Nine years later, my wife bought a commemorative brick following a 12-3 victory over the Cardinals. She was at that game with me along with my son and 9-month old grandson. It’s too bad my dad couldn’t be with us to make it four generations. Instead, the brick reads “3 Generations – Mike, Adam, Gavyn.” Dad died in 2014 at 93, just missing the 2016 World Series run. My wife and I were there, thinking of him. So many great memories of Wrigley Field, but none can top Sosa vs. McGuire.
I’ve reached another blogging milestone- Post #1150 on day #4183 of the running streak. All these numbers are my way of keeping track of the quickly passing days of my life. This past week has gone particularly fast with all our hard work in finding a permanent retirement resting spot. The location represents the final leg of our lives that in some ways have gone full-circle. We will live within ten minutes from my son. This hasn’t hasn’t happened in about 45 years when he was still living in my house. He tried to originally escape from me during college but here were are in Florida just miles apart, starting in March of next year. Coincidentally, I will be living just miles from where my grandparents retired in Englewood, and going to the same beaches I did as a child.
To celebrate, I played golf this afternoon with my son and grandson on what was essentially a Par-3 cow pasture but certainly good enough for my skills. There were no cow pies to dodge. My wife gladly went to the beach just a few miles from where we settled on soon building our retirement home. My two granddaughters and their mother joined us for fun in the hotel pool yesterday afternoon. Before this we had only enough time for a couple of evening meals with them as we combed resort-style properties from north of Tampa to Venice. We’re flying in and out of Orlando so we’ve gotten a good cross-section of the Sunshine State with barely time enough for fast-food breakfast or lunch. In all, we visited twelve different communities. Each night we discussed the pros and cons without that “this is it” feeling. In the back of our minds, we were holding out for the last stop, believing on paper that it might be the best fit. It could have also turned out to be a big disappointment, forcing us return in a few months with a new plan.

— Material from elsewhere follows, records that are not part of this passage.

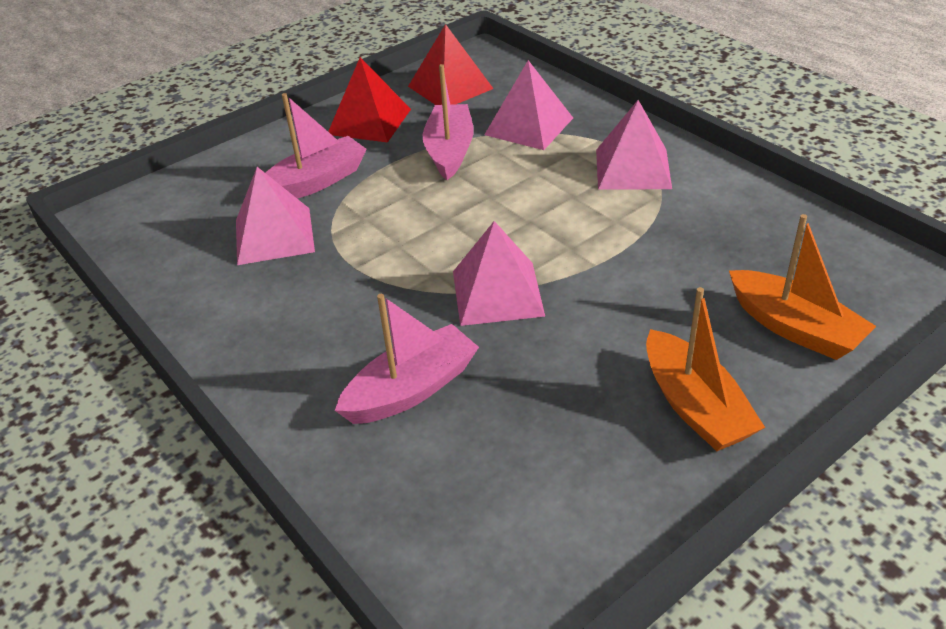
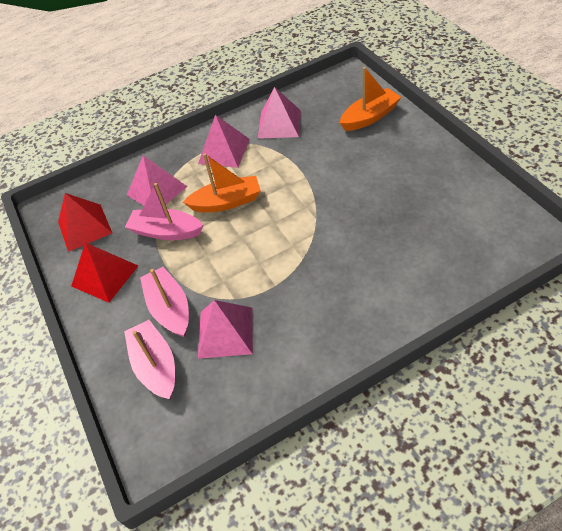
camera: 75 degrees left, 10 degrees up
(411, 389) = (389, 259): pink boat -> pink boat (156, 365)
(497, 293) = (318, 218): pink pyramid -> pink pyramid (279, 124)
(695, 406) = (415, 156): orange boat -> orange boat (226, 202)

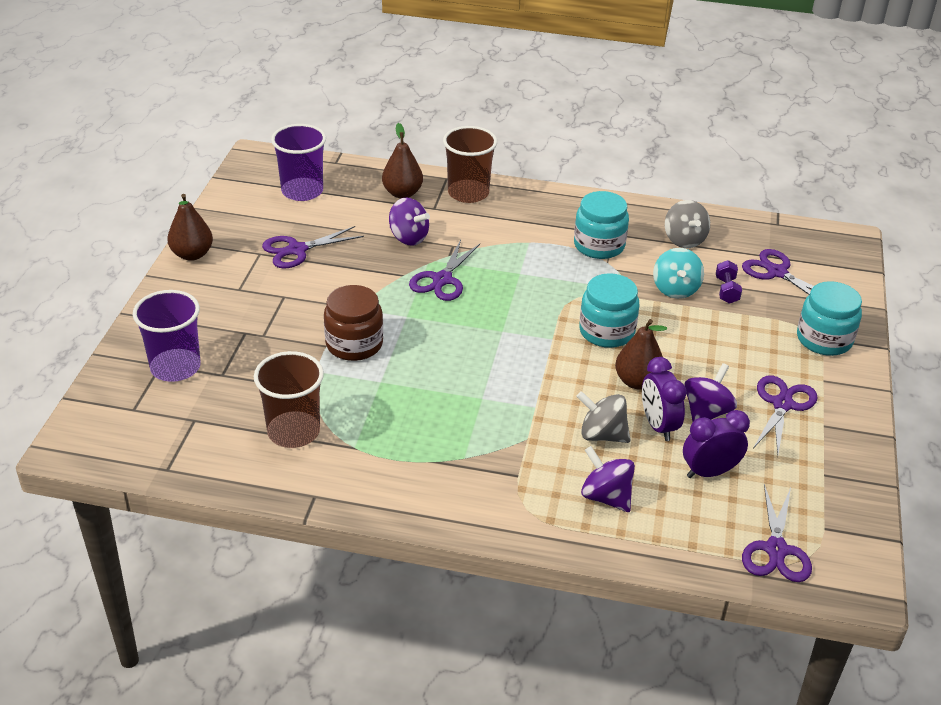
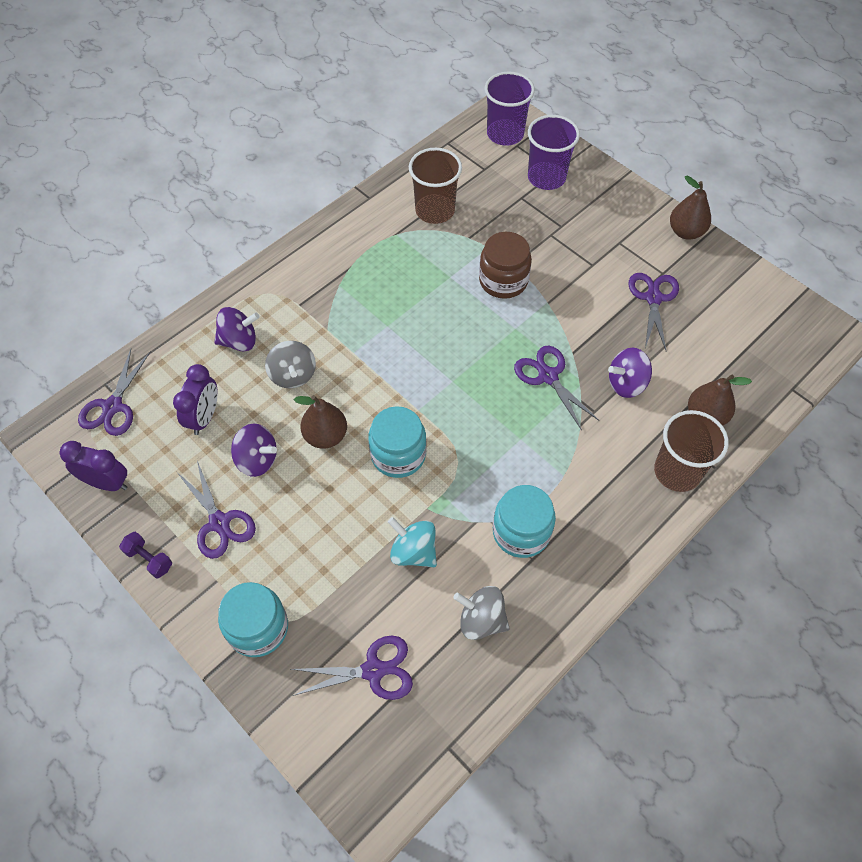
camera: 125 degrees right, 20 degrees up
(302, 191) = (749, 340): purple cup -> purple cup (505, 134)
(602, 435) = (293, 375): grey spinning top -> grey spinning top turned 105 degrees clockwise
(658, 426) = (271, 417): purple clock -> purple clock (107, 483)
(706, 412) = (257, 460): purple spinning top -> purple spinning top turned 45 degrees counterclockwise
(726, 290) = (381, 597): purple dumbbell -> purple dumbbell (149, 559)
(776, 550) = (113, 406): purple scissors -> purple scissors turned 120 degrees counterclockwise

After debating proximity to airport, closeness to family, home styles, builders, near-by food options, lot locations, availability, construction timetables, and beach access, we think we’ve found our pot of gold. It’s a beautiful property with landscaped paths over Venetian-style bridges. Our lot would back up to a small pond with no other homes in the sight path. No one will be able to build in the preserve across the street and our private road ends in a cul-de-sac. Three blocks away they are building a direct access road to the nearby beaches. However, what really sold me is the Atlanta Braves Spring Training facility just outside our gates. We’ll be able to operate with one car and a golf cart, with easy access to the supermarket, restaurants, clubhouse, pools, recreation centers, dog park, and ball park. There’s something for each of us to the point that we never needed to discuss it before saying “yes.” Hopefully, we can get through the financing and building processes without too many hassles. It will truly be a year-round vacation home – the pot of gold we’re sure we’ve found!